Last year, as a means to get fit and active, I decided to start walking. I live in a rural town, which has footpaths around the village but not anywhere else and with milk tankers and log trukcs hurtling passed, it wasn’t the safest place to walk, unless you went along the riverbank, which was sometimes closed due to gravel works.
I knew of a bush walk, I had been to the start of it once, but never fully investigated it. It seemed like a good idea at the time… It took me several weeks to actually discover it was a loop track, but that wasn’t what amazed me the most. It was the beauty, the sound, the coolness of the native bush and the steep widing path running through it.
This small patch of native bush is surrounding by farm land and goes up a rather steep hill. Climbing through it, I recalled writing about my intrepid travellers riding horses up a steep bare hillside track.

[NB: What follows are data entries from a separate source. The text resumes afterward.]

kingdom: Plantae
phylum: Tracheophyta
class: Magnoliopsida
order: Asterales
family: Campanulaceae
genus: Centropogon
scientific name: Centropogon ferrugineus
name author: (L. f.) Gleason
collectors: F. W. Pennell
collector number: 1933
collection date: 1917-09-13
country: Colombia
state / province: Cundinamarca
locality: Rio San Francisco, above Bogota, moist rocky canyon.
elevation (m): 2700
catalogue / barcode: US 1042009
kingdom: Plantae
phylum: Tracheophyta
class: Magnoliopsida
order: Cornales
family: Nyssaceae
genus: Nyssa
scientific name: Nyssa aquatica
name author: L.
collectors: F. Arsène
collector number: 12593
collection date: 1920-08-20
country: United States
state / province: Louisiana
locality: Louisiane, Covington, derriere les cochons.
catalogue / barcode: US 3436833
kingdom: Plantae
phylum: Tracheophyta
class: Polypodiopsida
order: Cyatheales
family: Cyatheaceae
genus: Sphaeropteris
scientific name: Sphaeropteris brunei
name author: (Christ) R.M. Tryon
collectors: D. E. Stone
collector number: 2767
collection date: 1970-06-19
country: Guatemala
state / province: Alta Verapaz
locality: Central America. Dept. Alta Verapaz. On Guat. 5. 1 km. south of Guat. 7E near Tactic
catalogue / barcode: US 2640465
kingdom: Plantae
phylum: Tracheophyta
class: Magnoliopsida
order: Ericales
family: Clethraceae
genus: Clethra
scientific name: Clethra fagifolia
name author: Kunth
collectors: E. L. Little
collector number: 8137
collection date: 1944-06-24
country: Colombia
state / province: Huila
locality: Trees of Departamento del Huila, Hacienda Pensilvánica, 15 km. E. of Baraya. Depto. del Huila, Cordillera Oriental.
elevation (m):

After the second walk, I came home and changed my story, so that they were climbing through steep bush clad hills, with ferns umbrella-ed over them, the coolness of the forest floor, the richness of the smell of the soil, the bird call the greeted us as we walked. My son developed a fascination for bellbirds, especially when they would flit down and sit on branches next to him while he walked.
The colours might be plain, but the way they work together to create such beauty, the lines they form. This part of the native is fairly new, regenerative, but further up the track it is dense and the trees are thick and tall, not original native bush, but old enough to have been here longer than the village. So what did this small patch of bush see? Experience?
I love ferns, the way the are shaped, the forks on the leaves, the colour, texture, the lushness of them. Punga trees are magnificent and part of the inspiration behind the lantern tree in my Chrystias story, where they grow very tall, but long tendrils with lights at the end flow down from the top.
A chapel, in the final book of my Chrystias story, is inside a large hollow tree, which was inspired by stories of Tane Mahuta, a large Kauri tree in the north island, and also in part by the large redwood forests in California, where some trees are actually driven through!
I am unsure what this tree is, it vaguely looks like a wild fuschia, but the bark is paper thin and hangs in large strips from the tree. This plant was gnarled and twisted like it was in pain – from what?
Well, these are some of the things that have inspired me, Native bush has a big place in my heart, as does New Zealand, my homeland.